Renault hat seit 1969 ein Industriezentrum in Le Mans, das verschiedene Komponenten, insbesondere mechanische Teile, produziert, die es an verschiedene Marken und fast alle Modelle des französischen Konzerns liefert. Diese industrielle Einheit, die sich auf die Systeme und Technologien konzentriert, die für die Elektrifizierung des Automobils unerlässlich sind, wurde von der Diamantenmarke ausgewählt, um bis zu 600 Militärdrohnen pro Jahr für Turgis Gaillard, ein Unternehmen im Luft- und Raumfahrt- sowie Verteidigungssektor, herzustellen.
Die von Renault selbst bestätigten Informationen zeigen das Interesse der Automobilindustrie, am militärischen Verstärkungsprogramm teilzunehmen, das von der Europäischen Union (EU) gefordert wird und nach Donald Trumps Rückkehr ins Präsidentenamt der Vereinigten Staaten erheblich an Schwung gewonnen hat, obwohl die französische Marke versichert, dass sie nicht beabsichtigt, eine herausragende Rolle im Verteidigungssektor zu übernehmen. Dennoch erhielt die Vereinbarung mit Turgis Gaillard die Unterstützung der Arbeiter der Marke Billancourt.

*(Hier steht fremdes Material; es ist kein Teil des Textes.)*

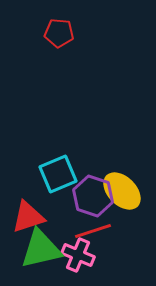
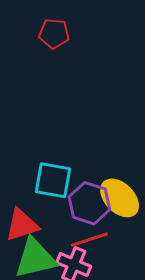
cyan square: (58, 174) -> (53, 180), turned 33

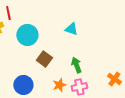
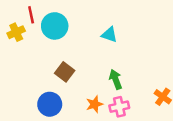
cyan circle: (27, 35) -> (55, 26), moved
brown square: (44, 59) -> (65, 72), moved

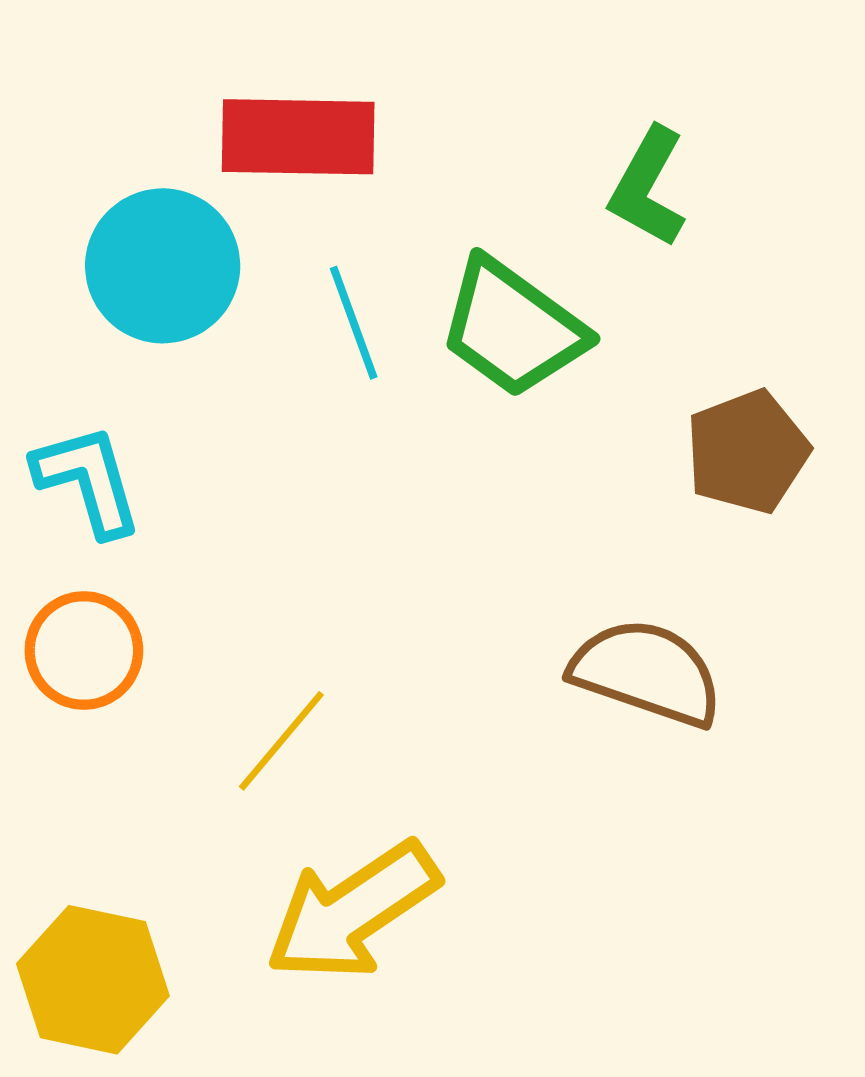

Vor kurzem sprach Emmanuel Macron, der französische Präsident, über die Bedeutung einer schnellen Verstärkung der militärischen Fähigkeiten des Landes, angesichts des aktuellen Moments erheblicher Instabilität in verschiedenen Regionen der Welt, einer Situation, die sowohl durch die Invasion Russlands in die Ukraine als auch durch Trumps Interesse am Kauf Grönlands verschärft wird. Frankreich plant, bis 2030 etwa 36,5 Milliarden Euro in die Verteidigung zu investieren, und die ersten Nachrichten über die Möglichkeit, dass Renault in Le Mans Drohnen produziert, wurden nur wenige Tage später veröffentlicht.

Die Teilnahme von Renault an dieser Aufgabe wird laut dem französischen Unternehmen sowohl durch seine technischen und technologischen Kompetenzen als auch durch seine Fähigkeit unterstützt, diese Ausrüstungen in großem Maßstab und mit Qualität innerhalb der geforderten Fristen zu produzieren. Drei Automobilhersteller oder Komponentenlieferanten, wie Valeo, Valmet und Schaeffler, sind zunehmend in der Verteidigungsindustrie aktiv, ein Sektor, der auch Bosch und ZF interessiert.
Renault beschäftigt in Le Mans etwa 1.500 Mitarbeiter und produziert Komponenten für Fahrgestelle und Bremssysteme, nämlich Scheiben und Trommeln – etwa 1,3 Millionen Komponenten pro Jahr. Der französische Hersteller hat auch eine Geschichte im Militärsektor, da er beispielsweise den FT-Panzer gebaut hat, der ab 1917 im Ersten Weltkrieg zum Einsatz kam, und auch im Zweiten Weltkrieg an Kämpfen teilgenommen hat.